ADVERTISEMENT

Moreblessing Maturure teams up with the Afro Sistahs on culturally diverse projects

Moreblessing Maturure (Photo credit: Kristina Yenko).

Moreblessing Maturure plans to make her screen directing debut on a segment of MASC (working title), an online anthology which examines modern masculinity through female and non-binary lenses.

Separately the Zimbabwean/Australian writer/performer is developing several projects with the Afro Sistahs Collective.

MASC’s key creative drivers, Laura Nagy and Madeleine Gottlieb, invited Maturure to become the eighth member of the team, joining Renée Marie Petropoulos, Hyun Lee, Imogen McCluskey, Shari Sebbens and Cloudy Rhodes.

Developed with Screen Australia’s support, the anthology explores different stages of the subjects’ lives in ascending age, beginning with a young child and ending with an older man.

“The series has a particular focus on diversity, exploring masculinity through the lens of different cultures, sexualities and gender identities,” Easy Tiger’s Rob Gibson, who is co-executive producer with RevLover Films’ Martha Coleman, tells IF.

“The development process has been extremely collaborative, with all eight writer-directors work-shopping each other’s scripts.”

Maturure tells IF her segment will be set in a barbers’ shop and will focus on how ideas about masculinity are taught and learned.

She had planned to write and direct the immersive play Milk & Honey & Lemons at the Next Wave Festival in Melbourne, which was cancelled due to COVID-19.

The play, which was to have been staged in a house in suburban Sunshine, revolved around Daniel Gabriel playing a young black boy from the ages of 13 to 18. She now hopes to develop the work into a binaural audio drama with support from the Australia Council.

‘Afro Sistahs’ (Photo credit: Angus Bell Young).

One of the Afro Sistahs collective’s projects is Afro Sistahs, an online comedy/drama which, co-incidentally, is set in a Western Sydney Afro hair salon.

The collective comprises producers Safia Amadou Hamidou and Mumbi Hinga, director Hawanatu Bangura and writers Moreblessing Maturure and Rebekah Robertson.

Supported by Screen Australia’s story development, the series will follow four eclectic “sistahs” as they learn the hard way they’re going to need more than Afro picks, hot combs and rollers to untangle the mess of their lives.

The collective is also working with Melbourne-based Betiel Beyin and Leigh Lule on Ceebs (slang for can’t be bothered), an online comedy about two 18-year-olds who strive to become adults in the three months between graduating from high school and starting university.

The creative director of FOLK Magazine, her work across literature, stage and screen as writer and performer has included engagements with Playwriting Australia, Australian Theatre for Young People and Sydney Theatre Company.
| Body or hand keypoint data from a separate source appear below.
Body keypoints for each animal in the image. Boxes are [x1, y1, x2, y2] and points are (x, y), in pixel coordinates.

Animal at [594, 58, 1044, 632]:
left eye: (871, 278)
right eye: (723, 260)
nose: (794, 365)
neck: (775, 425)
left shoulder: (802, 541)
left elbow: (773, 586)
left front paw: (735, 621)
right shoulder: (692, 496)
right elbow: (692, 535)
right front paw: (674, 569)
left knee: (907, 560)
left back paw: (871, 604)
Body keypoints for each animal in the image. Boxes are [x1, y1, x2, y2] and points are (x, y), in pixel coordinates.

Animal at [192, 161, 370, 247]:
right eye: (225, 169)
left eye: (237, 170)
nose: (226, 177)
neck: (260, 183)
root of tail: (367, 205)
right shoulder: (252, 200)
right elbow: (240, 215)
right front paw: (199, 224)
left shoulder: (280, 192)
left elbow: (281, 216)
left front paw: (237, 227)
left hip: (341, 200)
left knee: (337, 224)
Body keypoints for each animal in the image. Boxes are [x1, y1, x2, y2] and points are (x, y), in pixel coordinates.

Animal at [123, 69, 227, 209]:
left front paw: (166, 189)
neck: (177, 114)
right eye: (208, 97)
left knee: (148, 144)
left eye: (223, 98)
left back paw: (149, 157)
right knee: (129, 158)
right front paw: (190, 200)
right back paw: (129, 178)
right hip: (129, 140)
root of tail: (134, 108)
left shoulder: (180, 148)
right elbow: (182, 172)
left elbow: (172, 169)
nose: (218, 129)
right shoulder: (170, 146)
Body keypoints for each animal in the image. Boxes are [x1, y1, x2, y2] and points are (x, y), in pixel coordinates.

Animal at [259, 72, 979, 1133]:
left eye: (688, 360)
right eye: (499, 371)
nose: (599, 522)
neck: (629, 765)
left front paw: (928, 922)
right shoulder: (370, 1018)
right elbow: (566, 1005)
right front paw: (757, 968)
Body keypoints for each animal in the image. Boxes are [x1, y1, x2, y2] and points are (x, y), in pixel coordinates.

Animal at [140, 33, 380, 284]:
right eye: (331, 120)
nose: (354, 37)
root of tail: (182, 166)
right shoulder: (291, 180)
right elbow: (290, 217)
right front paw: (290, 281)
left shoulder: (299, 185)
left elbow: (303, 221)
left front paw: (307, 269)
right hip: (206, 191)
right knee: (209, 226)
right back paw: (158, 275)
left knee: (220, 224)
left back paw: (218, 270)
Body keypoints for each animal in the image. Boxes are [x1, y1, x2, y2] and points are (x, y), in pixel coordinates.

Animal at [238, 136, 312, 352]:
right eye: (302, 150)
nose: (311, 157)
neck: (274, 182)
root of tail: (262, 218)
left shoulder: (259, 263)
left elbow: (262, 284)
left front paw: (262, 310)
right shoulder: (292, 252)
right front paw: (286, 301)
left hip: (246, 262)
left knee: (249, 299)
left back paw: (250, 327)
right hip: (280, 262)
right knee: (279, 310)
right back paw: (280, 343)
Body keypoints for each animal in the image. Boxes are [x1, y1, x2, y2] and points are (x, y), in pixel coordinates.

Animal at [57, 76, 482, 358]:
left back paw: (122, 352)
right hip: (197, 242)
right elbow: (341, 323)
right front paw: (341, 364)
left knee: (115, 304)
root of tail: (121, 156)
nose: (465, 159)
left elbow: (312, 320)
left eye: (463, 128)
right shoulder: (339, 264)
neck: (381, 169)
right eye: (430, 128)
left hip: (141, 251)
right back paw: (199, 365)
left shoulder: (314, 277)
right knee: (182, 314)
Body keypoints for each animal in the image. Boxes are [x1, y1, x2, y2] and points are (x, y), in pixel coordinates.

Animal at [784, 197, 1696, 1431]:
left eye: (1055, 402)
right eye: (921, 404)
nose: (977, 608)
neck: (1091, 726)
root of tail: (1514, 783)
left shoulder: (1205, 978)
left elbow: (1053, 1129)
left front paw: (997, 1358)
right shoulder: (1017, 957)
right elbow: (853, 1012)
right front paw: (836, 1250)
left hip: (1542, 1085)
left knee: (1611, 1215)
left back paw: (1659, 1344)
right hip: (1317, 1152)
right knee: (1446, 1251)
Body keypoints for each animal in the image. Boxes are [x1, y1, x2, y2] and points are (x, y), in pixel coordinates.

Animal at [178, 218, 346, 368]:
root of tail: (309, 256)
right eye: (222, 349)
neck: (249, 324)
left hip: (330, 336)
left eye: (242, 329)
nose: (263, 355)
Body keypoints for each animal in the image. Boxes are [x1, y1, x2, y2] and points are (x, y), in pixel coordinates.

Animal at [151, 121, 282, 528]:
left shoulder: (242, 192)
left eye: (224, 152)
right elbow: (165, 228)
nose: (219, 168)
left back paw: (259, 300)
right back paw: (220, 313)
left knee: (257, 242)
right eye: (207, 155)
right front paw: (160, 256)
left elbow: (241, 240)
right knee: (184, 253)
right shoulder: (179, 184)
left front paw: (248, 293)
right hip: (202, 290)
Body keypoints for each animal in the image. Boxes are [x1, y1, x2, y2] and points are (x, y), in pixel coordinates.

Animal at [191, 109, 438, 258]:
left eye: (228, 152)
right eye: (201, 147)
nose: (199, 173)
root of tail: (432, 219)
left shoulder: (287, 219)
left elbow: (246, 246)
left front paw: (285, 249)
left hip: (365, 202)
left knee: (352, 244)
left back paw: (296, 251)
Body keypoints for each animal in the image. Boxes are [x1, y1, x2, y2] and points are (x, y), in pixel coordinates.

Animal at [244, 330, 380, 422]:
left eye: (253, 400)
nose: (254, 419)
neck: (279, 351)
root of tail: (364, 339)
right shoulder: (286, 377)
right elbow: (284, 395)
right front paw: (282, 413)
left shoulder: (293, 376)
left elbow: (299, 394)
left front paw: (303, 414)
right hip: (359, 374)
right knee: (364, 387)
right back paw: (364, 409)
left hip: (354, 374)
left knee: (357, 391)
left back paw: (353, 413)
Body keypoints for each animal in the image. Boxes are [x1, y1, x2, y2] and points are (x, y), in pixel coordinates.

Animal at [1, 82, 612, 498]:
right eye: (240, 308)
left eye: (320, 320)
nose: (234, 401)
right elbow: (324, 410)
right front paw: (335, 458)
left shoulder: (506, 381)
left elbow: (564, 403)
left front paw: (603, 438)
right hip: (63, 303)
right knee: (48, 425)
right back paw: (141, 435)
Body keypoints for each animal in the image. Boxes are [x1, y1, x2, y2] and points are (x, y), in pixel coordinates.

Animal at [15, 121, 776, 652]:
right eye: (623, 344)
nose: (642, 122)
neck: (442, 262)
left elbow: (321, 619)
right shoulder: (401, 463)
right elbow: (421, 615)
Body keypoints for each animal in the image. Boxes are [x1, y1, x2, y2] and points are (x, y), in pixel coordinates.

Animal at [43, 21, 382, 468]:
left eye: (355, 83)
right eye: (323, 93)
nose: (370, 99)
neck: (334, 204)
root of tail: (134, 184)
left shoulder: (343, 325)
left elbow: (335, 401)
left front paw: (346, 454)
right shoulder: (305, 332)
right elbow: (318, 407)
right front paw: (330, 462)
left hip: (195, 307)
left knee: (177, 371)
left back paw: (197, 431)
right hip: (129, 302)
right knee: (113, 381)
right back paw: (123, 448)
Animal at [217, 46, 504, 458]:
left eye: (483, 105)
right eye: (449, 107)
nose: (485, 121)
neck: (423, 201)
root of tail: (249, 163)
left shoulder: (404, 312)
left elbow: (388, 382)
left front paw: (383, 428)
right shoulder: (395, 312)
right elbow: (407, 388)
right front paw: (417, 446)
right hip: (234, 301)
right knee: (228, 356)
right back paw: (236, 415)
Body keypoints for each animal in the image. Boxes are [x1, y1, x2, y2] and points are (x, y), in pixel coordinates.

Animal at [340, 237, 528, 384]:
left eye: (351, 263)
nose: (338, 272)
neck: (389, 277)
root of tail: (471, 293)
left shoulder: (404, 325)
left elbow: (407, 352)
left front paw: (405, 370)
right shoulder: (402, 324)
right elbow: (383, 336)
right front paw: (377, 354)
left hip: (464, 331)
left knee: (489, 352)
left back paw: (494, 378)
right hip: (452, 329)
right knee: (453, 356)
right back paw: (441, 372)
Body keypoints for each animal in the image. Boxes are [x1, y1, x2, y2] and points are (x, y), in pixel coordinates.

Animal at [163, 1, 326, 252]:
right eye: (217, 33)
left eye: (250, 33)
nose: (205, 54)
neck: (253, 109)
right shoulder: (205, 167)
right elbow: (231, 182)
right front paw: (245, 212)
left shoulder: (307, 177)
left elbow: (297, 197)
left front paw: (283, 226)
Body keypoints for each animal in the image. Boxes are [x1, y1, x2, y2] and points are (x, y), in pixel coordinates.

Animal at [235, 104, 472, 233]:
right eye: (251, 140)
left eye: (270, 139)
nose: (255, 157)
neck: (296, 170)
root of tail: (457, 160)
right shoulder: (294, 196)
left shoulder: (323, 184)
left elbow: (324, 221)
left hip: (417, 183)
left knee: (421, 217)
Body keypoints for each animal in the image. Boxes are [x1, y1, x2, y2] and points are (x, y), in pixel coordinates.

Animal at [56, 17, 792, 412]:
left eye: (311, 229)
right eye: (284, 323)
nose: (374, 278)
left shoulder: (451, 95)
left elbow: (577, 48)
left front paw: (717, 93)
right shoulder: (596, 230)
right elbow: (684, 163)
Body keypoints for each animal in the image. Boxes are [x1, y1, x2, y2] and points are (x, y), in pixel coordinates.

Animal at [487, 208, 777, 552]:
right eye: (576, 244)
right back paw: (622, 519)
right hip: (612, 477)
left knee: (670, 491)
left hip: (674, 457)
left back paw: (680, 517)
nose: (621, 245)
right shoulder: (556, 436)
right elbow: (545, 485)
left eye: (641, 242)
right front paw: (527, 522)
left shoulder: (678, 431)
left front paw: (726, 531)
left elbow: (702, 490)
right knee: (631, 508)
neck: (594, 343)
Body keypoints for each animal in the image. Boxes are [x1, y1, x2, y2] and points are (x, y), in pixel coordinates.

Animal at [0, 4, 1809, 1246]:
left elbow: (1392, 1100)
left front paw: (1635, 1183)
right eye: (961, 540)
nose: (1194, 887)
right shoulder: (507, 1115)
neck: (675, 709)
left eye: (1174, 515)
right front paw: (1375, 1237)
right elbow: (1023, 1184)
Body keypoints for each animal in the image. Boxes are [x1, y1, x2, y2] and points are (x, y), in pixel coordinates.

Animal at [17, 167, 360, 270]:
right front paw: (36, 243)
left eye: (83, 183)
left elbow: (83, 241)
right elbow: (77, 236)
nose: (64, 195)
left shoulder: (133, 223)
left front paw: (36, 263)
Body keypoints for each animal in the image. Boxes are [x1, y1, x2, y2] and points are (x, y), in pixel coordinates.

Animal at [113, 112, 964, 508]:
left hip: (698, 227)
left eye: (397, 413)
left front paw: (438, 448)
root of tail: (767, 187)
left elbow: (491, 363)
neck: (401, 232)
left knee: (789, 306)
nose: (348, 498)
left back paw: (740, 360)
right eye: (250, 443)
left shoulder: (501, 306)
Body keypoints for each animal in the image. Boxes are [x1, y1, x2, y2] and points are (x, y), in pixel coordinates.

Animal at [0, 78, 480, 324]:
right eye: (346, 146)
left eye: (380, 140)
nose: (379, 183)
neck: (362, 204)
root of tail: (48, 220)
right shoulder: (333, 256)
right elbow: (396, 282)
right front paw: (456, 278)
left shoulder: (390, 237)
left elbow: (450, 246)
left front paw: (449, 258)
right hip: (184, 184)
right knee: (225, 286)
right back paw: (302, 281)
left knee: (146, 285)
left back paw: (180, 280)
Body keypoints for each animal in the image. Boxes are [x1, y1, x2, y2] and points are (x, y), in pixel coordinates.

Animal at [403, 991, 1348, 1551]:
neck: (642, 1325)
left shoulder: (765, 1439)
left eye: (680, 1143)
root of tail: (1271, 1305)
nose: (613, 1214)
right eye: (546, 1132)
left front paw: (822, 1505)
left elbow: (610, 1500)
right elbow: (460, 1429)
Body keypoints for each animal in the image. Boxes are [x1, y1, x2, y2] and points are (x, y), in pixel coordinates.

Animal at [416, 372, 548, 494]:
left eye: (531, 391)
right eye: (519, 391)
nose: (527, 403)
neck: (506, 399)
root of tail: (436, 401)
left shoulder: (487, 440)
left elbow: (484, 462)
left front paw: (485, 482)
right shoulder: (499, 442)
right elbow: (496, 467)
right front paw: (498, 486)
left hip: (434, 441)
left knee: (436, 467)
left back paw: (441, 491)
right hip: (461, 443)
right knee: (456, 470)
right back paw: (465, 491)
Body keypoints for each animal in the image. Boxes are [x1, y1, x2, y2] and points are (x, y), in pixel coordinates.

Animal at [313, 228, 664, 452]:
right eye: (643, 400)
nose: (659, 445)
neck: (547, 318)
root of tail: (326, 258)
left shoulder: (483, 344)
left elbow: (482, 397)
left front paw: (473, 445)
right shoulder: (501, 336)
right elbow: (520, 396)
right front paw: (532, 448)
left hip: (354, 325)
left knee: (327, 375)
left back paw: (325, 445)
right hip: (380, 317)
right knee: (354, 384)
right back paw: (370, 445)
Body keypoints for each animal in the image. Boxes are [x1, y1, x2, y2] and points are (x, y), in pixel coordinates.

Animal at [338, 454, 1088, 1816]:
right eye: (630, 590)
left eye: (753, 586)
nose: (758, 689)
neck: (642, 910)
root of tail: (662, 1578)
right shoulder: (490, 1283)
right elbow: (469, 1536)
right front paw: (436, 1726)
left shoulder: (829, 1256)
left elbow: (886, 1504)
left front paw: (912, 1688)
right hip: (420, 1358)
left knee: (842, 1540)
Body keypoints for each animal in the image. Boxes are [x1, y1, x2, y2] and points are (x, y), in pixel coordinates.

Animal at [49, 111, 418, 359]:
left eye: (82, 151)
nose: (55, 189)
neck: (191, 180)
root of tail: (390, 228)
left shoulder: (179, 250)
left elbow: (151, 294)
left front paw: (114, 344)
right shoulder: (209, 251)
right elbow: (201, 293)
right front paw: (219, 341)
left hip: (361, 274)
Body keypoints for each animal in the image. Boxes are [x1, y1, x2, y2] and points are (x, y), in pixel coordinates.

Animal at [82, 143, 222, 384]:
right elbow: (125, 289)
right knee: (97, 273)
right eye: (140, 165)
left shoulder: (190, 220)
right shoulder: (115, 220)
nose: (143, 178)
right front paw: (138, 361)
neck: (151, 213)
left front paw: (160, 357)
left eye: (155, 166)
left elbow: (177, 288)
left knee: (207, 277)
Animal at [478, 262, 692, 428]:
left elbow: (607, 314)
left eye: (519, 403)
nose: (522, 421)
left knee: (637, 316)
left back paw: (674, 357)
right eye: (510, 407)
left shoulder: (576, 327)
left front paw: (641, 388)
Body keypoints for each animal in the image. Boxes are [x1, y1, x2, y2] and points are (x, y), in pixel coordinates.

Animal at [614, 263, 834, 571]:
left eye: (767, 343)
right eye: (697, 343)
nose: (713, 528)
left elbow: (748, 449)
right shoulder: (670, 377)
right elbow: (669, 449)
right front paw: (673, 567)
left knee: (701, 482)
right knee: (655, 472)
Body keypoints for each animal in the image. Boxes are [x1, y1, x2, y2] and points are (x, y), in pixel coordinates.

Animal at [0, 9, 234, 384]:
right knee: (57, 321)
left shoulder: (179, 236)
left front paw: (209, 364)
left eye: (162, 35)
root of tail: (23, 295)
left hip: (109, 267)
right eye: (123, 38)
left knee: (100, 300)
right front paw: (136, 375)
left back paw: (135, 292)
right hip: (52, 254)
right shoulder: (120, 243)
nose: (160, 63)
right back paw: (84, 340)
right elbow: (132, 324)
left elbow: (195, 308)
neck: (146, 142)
She has also worked with STC, Darlinghurst and Outhouse Theatres as dramaturg, outreach producer and cultural advisor.

Her screen acting credits include the Nine Network’s Seachange and the shorts Risen and Searching for Babel.

Maturure in ‘SeaChange’

Last November she was among 11 creatives selected to take part in Screen Australia’s Developing the Developer workshop co-run by Louise Gough, Kodie Bedford and Screen Australia’s industry development executive Bali Padda.

“That was one of my most valued professional development experiences,” she says. “The program gave me the tools to understand and interpret narrative stories that were not my works.”

Also on her slate is the play No Pink Dicks, a comedic anthology exploring the space between the personal and the political in inter-racial relationships – platonic, familial and romantic – with support from Playwriting Australia and the Darlinghurst Theatre Company.

In November, COVID-19 permitting, she will star in Jasmine Lee-Jones’ Seven Methods of Killing Kylie Jenner at Belvoir Theatre, collaborating with Gemma Bird Matheson and director Shari Sebbens.

Blending real life and online culture, the play follows a young black woman who takes to Twitter to voice her frustration with white women profiting off black culture and stereotypes.

After high school she enrolled in the University of NSW to study psychology but only lasted one semester after deciding that acting and writing were her priorities.

“My ideal version of my life is being able to do a myriad of creative things, cover my bills and live relatively comfortably without having a day job,” she says.